WHAT IS BEING ASKED: In the patent page on heat treatment of steel, how long are the isothermal holds that industrial austempering requires?

US20090314396A1

US20090314396A1 - Method for efficient heat treatment of steel

Info

Publication number: US20090314396A1
Application number: US12/184,746
Authority: US
Inventors: Philip Nash; Vivekanand SISTA; Satyam Suraj Sahay
Original assignee: Individual
Current assignee: Tata Consultancy Services Ltd; Illinois Institute of Technology
Priority date: 2008-06-18
Filing date: 2008-08-01
Publication date: 2009-12-24
Also published as: US8066828B2

Abstract

A method for heat treatment of steel and a system thereof is provided. First the steel is austenitized at a suitable temperature and then the temperature is rapidly brought down to the austempering temperature. Here the cyclic austempering is carried out between two austempering temperatures by modulating the temperature with controlled heating and cooling and the controlled temperature modulation is obtained by controlling the temperature-time profile in a batch furnace or by controlling the zone temperatures in a continuous furnace. This method of cyclic austempering reduces the austempering time, reduces the energy consumption and emissions, enhances the productivity and reduces the process cost.

Description

FIELD OF THE INVENTION

The present invention relates to heat treatment of steel and also to efficient austempering of steel

BACKGROUND OF THE INVENTION

Austempering is a commercially important heat treatment operation, where strong and tough bainitic steel is produced in a single heat treatment. During the austempering process, the steel is first austenitized and then cooled rapidly to just above the martensite start temperature until bainite nucleates and grows, usually until the transformation stops and then it is cooled to room temperature. Due to the sluggish solid state transformation kinetics, industrial austempering necessitates isothermal holds of 2 to 24 hrs, depending on the size and composition of steel. The conventional austempering process is carried out at a constant (isothermal) temperature. The duration of the austempering process as well as the resultant microstructure depends on the holding temperature and component size.

PRIOR ART

U.S. Pat. No. 6,632,301 teaches bainitic steel doctor blades, bainitic steel coating blades, bainitic steel creping blades and bainitic steel rule die knives used in gravure printing, flexographic printing, paper making, die cutting of materials including paper, plastic, foam, leather, etc. Other uses include printing processes such as pad printing and electrostatic printing. The invention also includes an improved method for producing bainitic steel strip. It is accomplished by using bainitic steel components that exhibit superior straightness and wear properties and are bendable around small radii. The process of the present invention comprises the steps of annealing a carbon steel resulting in a microstructure of the steel having a dispersion of carbides in a ferritic matrix; cold rolling the annealed steel; cleaning the cold rolled steel to remove oil and dirt; bridle braking the cleaned steel to increase strip tension; austenitizing the steel; submersing the austenitized steel into a quenchant; removing excess quenchant; and isothermally transforming the austenitized steel into bainite. The present process also includes the use of turn rolls that are housed in an assembly containing salt and/or tin.

SOURCE DATA:

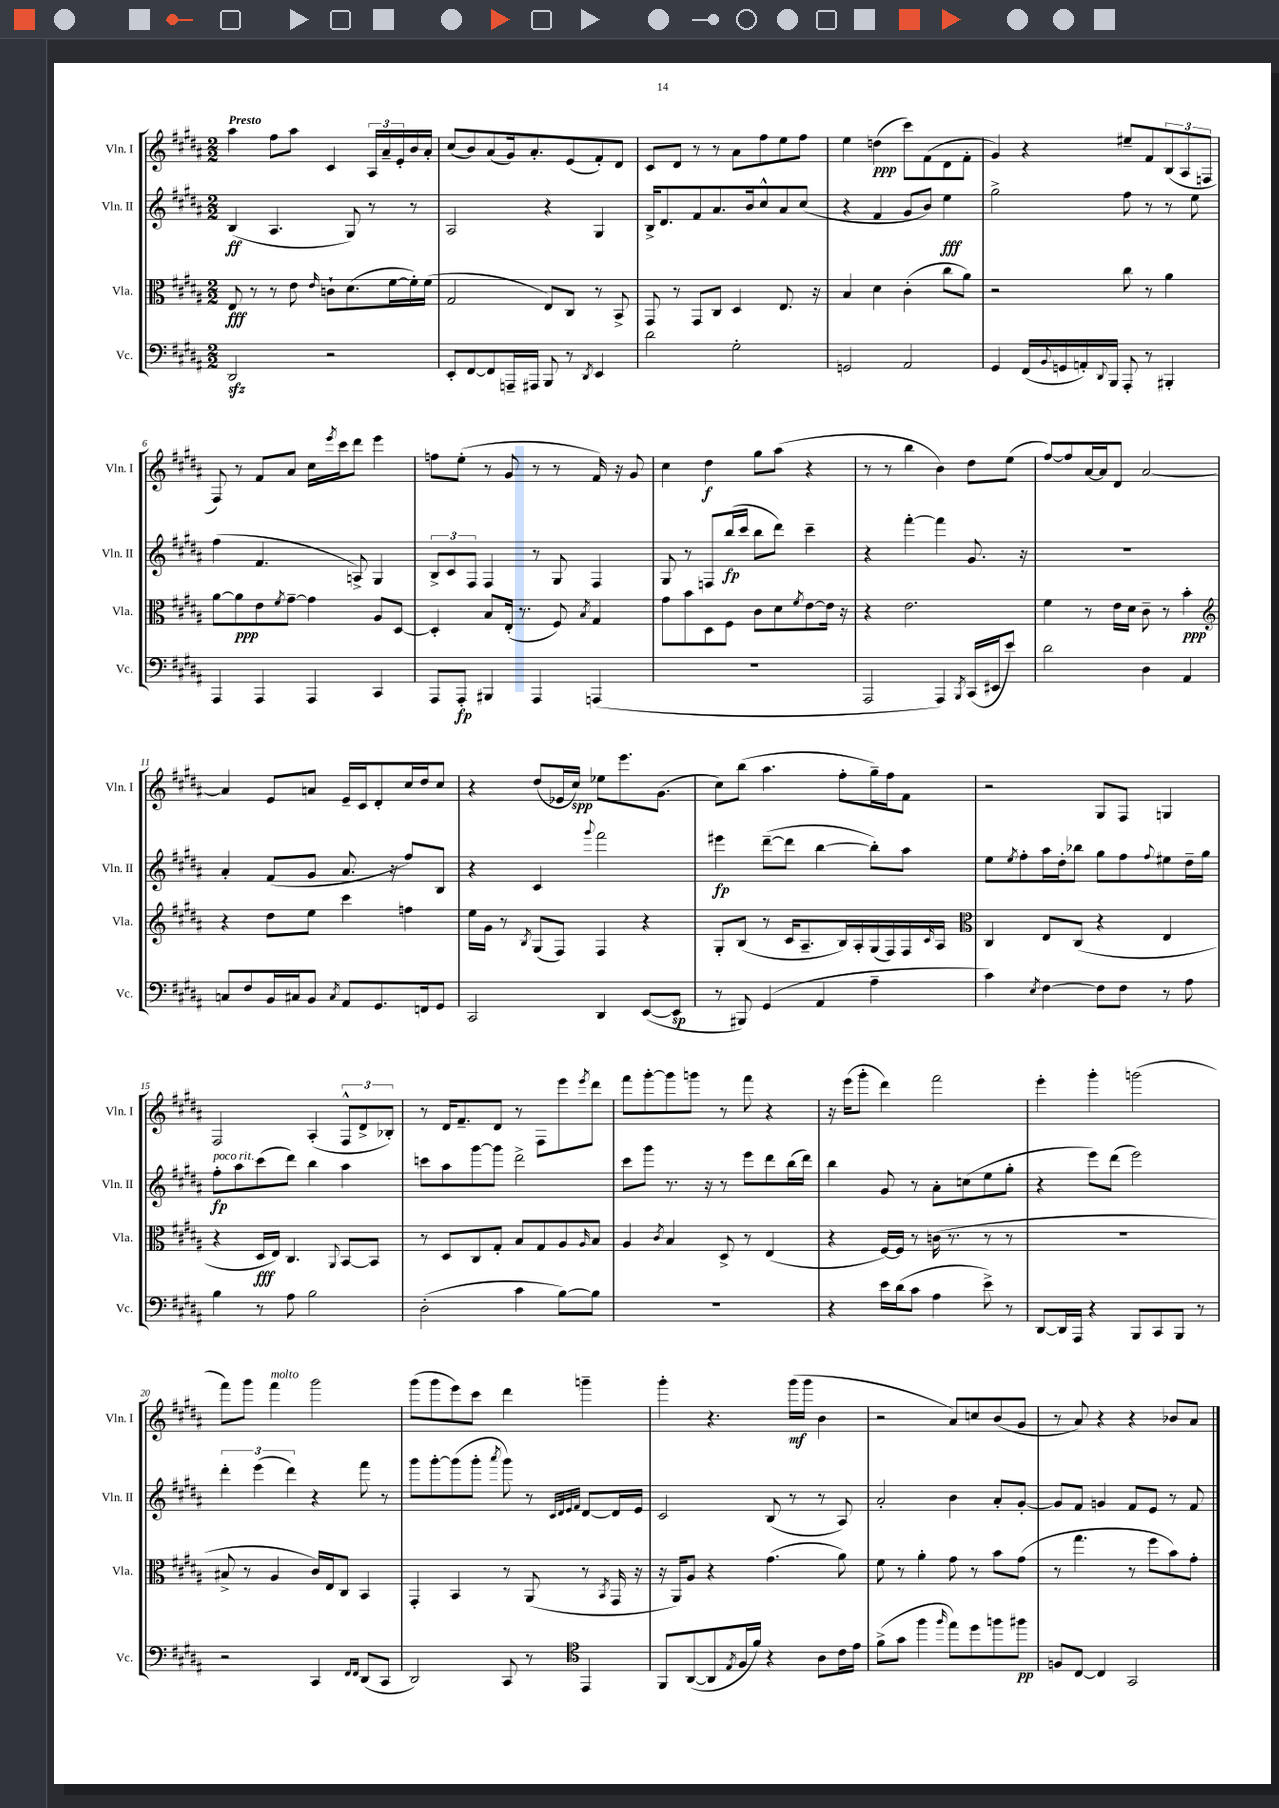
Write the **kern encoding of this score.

PROBLEM SOLUTION: From 2 to 24 hours, depending on the size and composition of the steel.